These societies plays a substantial role in breaking vicious cycle of poverty by increasing supply of agricultural cooperative credit during the early stages of development. Important factors for the successful introduction of new technology include, among others, high-yielding rice variety, efficient supply system of modern inputs such as chemical fertilizer and plant protection, favorable price policy, and increasing supply of agricultural cooperative credit. The increasing supply of credit by the agricultural cooperative system is based on its high capacity to mobilize deposit both by the NACF and primary societies.

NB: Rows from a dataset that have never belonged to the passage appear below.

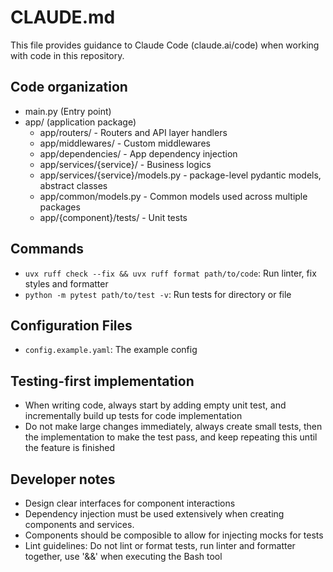 # CLAUDE.md
This file provides guidance to Claude Code (claude.ai/code) when working with code in this repository.

## Code organization
- main.py (Entry point)
- app/ (application package)
  - app/routers/ - Routers and API layer handlers
  - app/middlewares/ - Custom middlewares
  - app/dependencies/ - App dependency injection
  - app/services/{service}/ - Business logics
  - app/services/{service}/models.py - package-level pydantic models, abstract classes
  - app/common/models.py - Common models used across multiple packages
  - app/{component}/tests/ - Unit tests

## Commands
- `uvx ruff check --fix && uvx ruff format path/to/code`: Run linter, fix styles and formatter
- `python -m pytest path/to/test -v`: Run tests for directory or file

## Configuration Files
- `config.example.yaml`: The example config

## Testing-first implementation
- When writing code, always start by adding empty unit test, and incrementally build up tests for code implementation
- Do not make large changes immediately, always create small tests, then the implementation to make the test pass, and keep repeating this until the feature is finished

## Developer notes
- Design clear interfaces for component interactions
- Dependency injection must be used extensively when creating components and services.
- Components should be composible to allow for injecting mocks for tests
- Lint guidelines: Do not lint or format tests, run linter and formatter together, use '&&' when executing the Bash tool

Many factors might have contributed for the high growth of deposit mobilization. These are, among others, an increase in farmers' income due to favorable price policy, a high interest rate policy especially for deposit, and institutional efforts to tap savings' potentials. The main objective of the agricultural development policy under this changing environment is enhanced competitiveness. Strategic targets to improve its competitiveness include promotion of the production of high-quality and high-safety farm products, modernizing agricultural cooperative marketing system, and establishment of effective supervised credit system especially for the agricultural credit supply.
In the context of trade liberalization and globalization, the cooperative approach is one of the best means of self-protection for small farmers mainly due to its self-help concept and member's participation. It is therefore vital for agricultural cooperatives to strengthen cooperative credit, improve the efficiency of agricultural credit supply, and enhance capital market flexibility to overcome the weakness of the banking business of agricultural cooperatives. Especially, members' participation in the agricultural cooperative approach and effective supervised credit system must be emphasized for the improvement of the agricultural financing system. It is also urged that the banking sector of agricultural cooperatives must take measures to reform themselves into a universal banking system by which both farm credit as well as nonfarm credit will be efficiently supplied.